It has now been one week and one day since my Pop-pop passed away. My life has somewhat returned to normal (I am blogging again, LOL!), although it is definitely a “new” normal. I still find myself looking at the clock, wondering if it is too late to call him. I thought today that I needed to remind him that Saturday is my beloved Martin’s birthday, but remembered that he wouldn’t forget because his birthday is this coming Monday. Their birthdays are only two days apart.
Then I remembered that we wouldn’t be celebrating Pop-pop’s 85th this year, and it made me sad. Sad that my two favorite guys wouldn’t be together and sad that I wouldn’t be there with them. Losing one parent sucks; losing both parents? It’s hard to describe the emptiness.
This saying came into my head tonight, supposedly an “Eskimo Proverb” – and shouldn’t that really be called an Inuit Proverb? Anyway, I have always taken great comfort in the past when I read it, and tonight it is no different…
Maybe my Dad always knew this proverb was true. Before he became ill, many nights you could find him sitting outside my parents’ back door, on a tree stump that serves as a stool (it looks really cool, I promise), just staring at the stars. When I was younger, he tried to teach me all the constellations, although I never made it beyond the Big and Little Dippers.

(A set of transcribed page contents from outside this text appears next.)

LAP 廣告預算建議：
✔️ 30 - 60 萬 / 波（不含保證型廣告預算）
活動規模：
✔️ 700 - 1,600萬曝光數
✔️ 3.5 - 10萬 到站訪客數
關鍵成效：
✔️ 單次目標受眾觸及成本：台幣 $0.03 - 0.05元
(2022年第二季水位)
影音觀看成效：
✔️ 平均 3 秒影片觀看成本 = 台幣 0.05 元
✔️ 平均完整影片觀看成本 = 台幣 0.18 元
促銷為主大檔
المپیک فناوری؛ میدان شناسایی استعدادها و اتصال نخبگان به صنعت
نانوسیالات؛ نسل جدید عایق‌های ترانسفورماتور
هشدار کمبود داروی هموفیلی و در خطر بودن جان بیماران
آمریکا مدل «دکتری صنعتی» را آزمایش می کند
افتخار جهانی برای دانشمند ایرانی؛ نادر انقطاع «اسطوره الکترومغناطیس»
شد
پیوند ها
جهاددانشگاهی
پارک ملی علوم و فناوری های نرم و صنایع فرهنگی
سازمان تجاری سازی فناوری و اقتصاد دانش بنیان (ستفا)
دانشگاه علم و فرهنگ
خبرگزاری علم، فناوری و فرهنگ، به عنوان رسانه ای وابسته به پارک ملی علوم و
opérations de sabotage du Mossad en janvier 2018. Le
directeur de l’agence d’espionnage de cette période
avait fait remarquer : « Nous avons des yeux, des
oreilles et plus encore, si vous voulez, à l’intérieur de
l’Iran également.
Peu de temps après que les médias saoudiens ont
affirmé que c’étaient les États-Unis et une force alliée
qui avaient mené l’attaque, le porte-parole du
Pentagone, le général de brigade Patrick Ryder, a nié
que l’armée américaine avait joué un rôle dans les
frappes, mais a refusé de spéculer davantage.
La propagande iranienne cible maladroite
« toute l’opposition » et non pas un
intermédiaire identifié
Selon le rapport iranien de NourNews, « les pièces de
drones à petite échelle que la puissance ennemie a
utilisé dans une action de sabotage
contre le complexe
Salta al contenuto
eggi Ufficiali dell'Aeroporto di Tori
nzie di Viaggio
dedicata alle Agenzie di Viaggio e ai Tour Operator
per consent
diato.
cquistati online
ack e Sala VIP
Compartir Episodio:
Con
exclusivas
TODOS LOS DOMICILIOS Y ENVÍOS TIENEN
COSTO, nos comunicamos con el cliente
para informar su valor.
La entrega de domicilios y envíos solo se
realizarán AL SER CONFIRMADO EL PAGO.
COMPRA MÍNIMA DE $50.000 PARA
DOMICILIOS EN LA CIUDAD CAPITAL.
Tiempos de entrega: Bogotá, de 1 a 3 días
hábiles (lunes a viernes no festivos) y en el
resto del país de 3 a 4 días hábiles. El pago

He would sit in silence in the dark, looking at the bright night sky, content and happy. On the occasions when I was home visiting and this would happen, I would ask him if he wanted any company, and he always said, “No, that’s OK. I am just fine out here.” Now I guess I finally understand why. He wasn’t alone at all.
The sky is a bit cloudy tonight but Pop-pop? I’ll be out there very soon, looking for you and Mom. Give me a little twinkle when I find you two, OK?